Linux Kernel Code Humor
An anonymous reader writes "This article points to some pretty funny comments and code in the Linux kernel. From colorful metaphors, to burning printers, to happy meals... A recursive search through the entire code base reveals some interesting language. Is all code like this?"
Yes.
Haven't been working long in the real world, eh?
... hi bingo
The best code comment I heard about (in a discussion about code commenting, I believe) was something like this: /*** DRUNK -- FIX LATER! ***/
pb Reply or e-mail; don't vaguely moderate.
Something forms itself from the silent void of the empty mailing lists and the noisy chaos of the crowded mailing lists. It shapes and protects us, it entertains and challenges us, it aids us in our journey through the ether world of software. It is mysterious; it is at once source code and yet object code. I do not know the name, thus I will call it the Tao of Linux.
If the Tao is great, then the box is stable. If the box is stable, then the server is secure. If the server is secure, then the data is safe. If the data is safe, then the users are happy.
In the beginning there was chaos in Unix.
Tanenbaum gave birth to MINIX. MINIX did not have the Tao.
MINIX gave birth to Linux 0.1 and it had promise.
Linux gave birth to v1.3 and it was good.
v1.3 gave birth to v2.0 and it was better.
Linux has evolved greatly from its distant cousins of the old. Linux is embodied by the Tao.
The wise user is told about the Tao and contributes to it. The average user is told about the Tao and compiles it. The foolish user is told about the Tao and laughs and asks who needs it.
If it were not for laughter, there would be no Tao.
Wisdom leads to good code, but experience leads to good use of that code.
The master Cox once dreamed that he was a Kernel. When he awoke he exclaimed: "I don't know whether I am Cox dreaming that I am a Kernel, or a Kernel dreaming that I am Cox!"
The master Linus then said: "The Tao envelopes you. You shall create great code for Linux."

- Data lines:

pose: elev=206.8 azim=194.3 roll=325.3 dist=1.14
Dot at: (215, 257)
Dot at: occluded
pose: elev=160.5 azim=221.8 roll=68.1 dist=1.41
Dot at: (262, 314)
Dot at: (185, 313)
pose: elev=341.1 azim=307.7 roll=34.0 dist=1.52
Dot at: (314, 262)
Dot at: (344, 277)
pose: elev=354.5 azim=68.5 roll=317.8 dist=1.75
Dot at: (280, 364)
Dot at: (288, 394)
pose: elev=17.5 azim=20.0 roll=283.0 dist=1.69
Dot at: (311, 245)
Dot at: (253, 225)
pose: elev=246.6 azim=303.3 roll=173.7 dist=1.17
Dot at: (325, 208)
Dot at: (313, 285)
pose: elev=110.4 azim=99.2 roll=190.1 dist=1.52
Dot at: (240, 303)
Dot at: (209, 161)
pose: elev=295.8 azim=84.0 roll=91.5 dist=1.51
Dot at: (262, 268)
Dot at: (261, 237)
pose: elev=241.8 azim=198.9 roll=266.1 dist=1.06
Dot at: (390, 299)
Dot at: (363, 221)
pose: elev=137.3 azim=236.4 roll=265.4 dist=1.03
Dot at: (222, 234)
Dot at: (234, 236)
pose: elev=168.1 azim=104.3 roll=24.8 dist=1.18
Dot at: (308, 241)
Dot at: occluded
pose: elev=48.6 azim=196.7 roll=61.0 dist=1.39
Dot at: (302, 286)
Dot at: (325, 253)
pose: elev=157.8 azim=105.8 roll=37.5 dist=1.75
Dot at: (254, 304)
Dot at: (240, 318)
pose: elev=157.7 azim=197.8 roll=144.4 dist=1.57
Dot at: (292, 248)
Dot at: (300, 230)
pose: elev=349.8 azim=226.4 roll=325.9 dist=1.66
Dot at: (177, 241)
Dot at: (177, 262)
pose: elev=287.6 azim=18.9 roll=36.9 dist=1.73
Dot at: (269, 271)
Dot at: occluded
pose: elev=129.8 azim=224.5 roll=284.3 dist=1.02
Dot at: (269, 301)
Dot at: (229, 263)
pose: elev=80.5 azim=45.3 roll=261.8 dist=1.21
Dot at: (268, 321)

- Problem to solve: Print the part of the Linux kernel humor page starting with "Linux gave birth" and going on through "who needs it.", word for word.

- Task response:
Linux gave birth to v1.3 and it was good.
v1.3 gave birth to v2.0 and it was better.
Linux has evolved greatly from its distant cousins of the old. Linux is embodied by the Tao.
The wise user is told about the Tao and contributes to it. The average user is told about the Tao and compiles it. The foolish user is told about the Tao and laughs and asks who needs it.